_Selected text:_
..............................
Monday, November 30, 2009

Erma Bombeck

On our trip to Reno this last weekend I listened to the audio cd by Erma Bombeck "A marriage made in heaven, or too tired for an affair." It was hilarious. She told stories of their marriage and children. She talked about all the things that seemed terrible at the time, and now she was laughing about.

While I was listening, I thought to myself that I have had many of the same things happen to me. Our kids do the same things other kids do. Sometimes, I do dumb things. So does everyone else. In the end, everyone laughs about it.

So, the question is, why do we not laugh about it now? Why wait until later when we are looking back at our lives?

Is it that we are too uptight? Serious? Do we think that our whole lives or eternity are being determined every day of our lives? Does it really matter if our kids have one more M&M? I say half the things we worry and fight about are not worth the anxiety. Sometimes I think that the only thing we teach our children is to freak out over small things.

Lets laugh more now. It may be, like Warren Buffett says "It's like saving sex for your old age."

Tuesday, November 24, 2009

Forgiveness vs. Revenge

Over the weekend Amy's sister visited with her family. Many times that weekend, her little boy would push our little Abigail down. Abigail is just learning to stand, and would cry every time she was pushed. Finally, right before they were leaving, his mom brought him close so he could give Abigail a hug and apologize. Cue tear-jerker scene... As soon as he was close enough, she reached out and whapped him right in the face.

That's my girl!

Monday, November 23, 2009

Our Circle of Influence

Stephen Covey talks about a concept called our circle of influence. Basically, these are the things or people that we have some control over. We can think of a large circle around us-- anything within that circle is in our circle of influence, outside the circle we have no influence.

An interesting thing happens when we concentrate on the things inside our circle. The circle becomes larger, encompassing more things and people. In contrast, when we spend our time thinking and expending effort on that which is outside our circle, it becomes smaller and we can influence less.

In these tough times, I hear different people with different philosophies about what is happening. Some are complaining about the government, the economy, their boss, what is happening in Iraq, etc. Others talk about the things they have direct control over; doing a good job at their work, taking care of their family as best they can, planning for the future.

I say spending too much time worrying about that which you can not control takes time away from that which matters most. No wonder our circle of influence gets larger and smaller based on how we spend our time. If we are losing influence with someone important in our lives, maybe a shift in our thinking is the problem? Sometimes the little things ARE the big things.

Abraham Lincoln-- "Whatever you are, be a good one."

Thursday, November 19, 2009

Good Luck

Is it really just luck or is there some way of having good luck come your way?
..............................
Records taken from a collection
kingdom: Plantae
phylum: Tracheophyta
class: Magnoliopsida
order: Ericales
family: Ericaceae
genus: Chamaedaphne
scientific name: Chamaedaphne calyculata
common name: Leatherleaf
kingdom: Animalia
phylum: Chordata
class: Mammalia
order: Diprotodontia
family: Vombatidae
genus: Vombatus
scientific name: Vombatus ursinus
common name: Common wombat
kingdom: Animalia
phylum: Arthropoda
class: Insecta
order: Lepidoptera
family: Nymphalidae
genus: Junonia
..............................
_Complete the following:_
**a.** Count the lines of the records that contain the word "name". Give only the number.
**b.** Please go on with the blog from the point where it stops, continuing the "Good Luck" entry.

_The responses:_
**a.** 4

**b.**
I listened to an interesting story. It was about 2 knights who were given a task by Merlin. The quest was to find the 4 leaf clover that would grow in the Enchanted Forest on a certain day, 7 days from when he told them. They go off to find the place where it would grow.

They go their separate ways looking for it. People tell them it is impossible for clovers to grow because of bad soil, no running water, rocks in the soil, sunlight doesn't reach the ground, etc. The first knight travels around getting affirmations from others that there is no way the clover could ever grow, and ends up getting frustrated and giving up.

The second knight thinks about the problems. He decides if there is no place where the clover can grow, he will create one. He brings in good soil, digs a little ditch from a nearby lake, clears the rocks, and prunes the trees so sunlight can reach the ground. Then a week later, on the day Merlin had predicted, the wind brought in 4 leaf clover seeds and they were able to grow on the land that was prepared. He was blessed with Good Luck.

2 quotes come to mind, although I can't remember exactly who said them or the exact words. "Luck happens when preparation meets opportunity" and "The definition of insanity is continuing to do the same things while expecting different results."

Tuesday, November 17, 2009

My Diet

I am on a diet. Again. Actually, it is a weight loss contest with one of my buddies which will go until the end of January. Wish me luck!

Got me thinking why we all gain weight. Seems like everyone goes on yo-yo diets losing weight and gaining it a while later. They can only eat healthily until their will power goes out, and then they go back to their old way of eating. Why is that?

I think there has been a fundamental shift in how we think about food. While it used to be about getting enough food to not be hungry, now it is an event. Look at all the marketing on tv. There is almost no discussion of how good the food is, but that you will have such a good time while you are eating at their establishment. Good times while eating.

Then, the food is made so delicious at restaurants it just slides down your throat. This alone makes you eat more, as well as triggers the pleasure center in your brain. Is it possible that good food can be addicting in some way? This would explain why will power doesn't work well.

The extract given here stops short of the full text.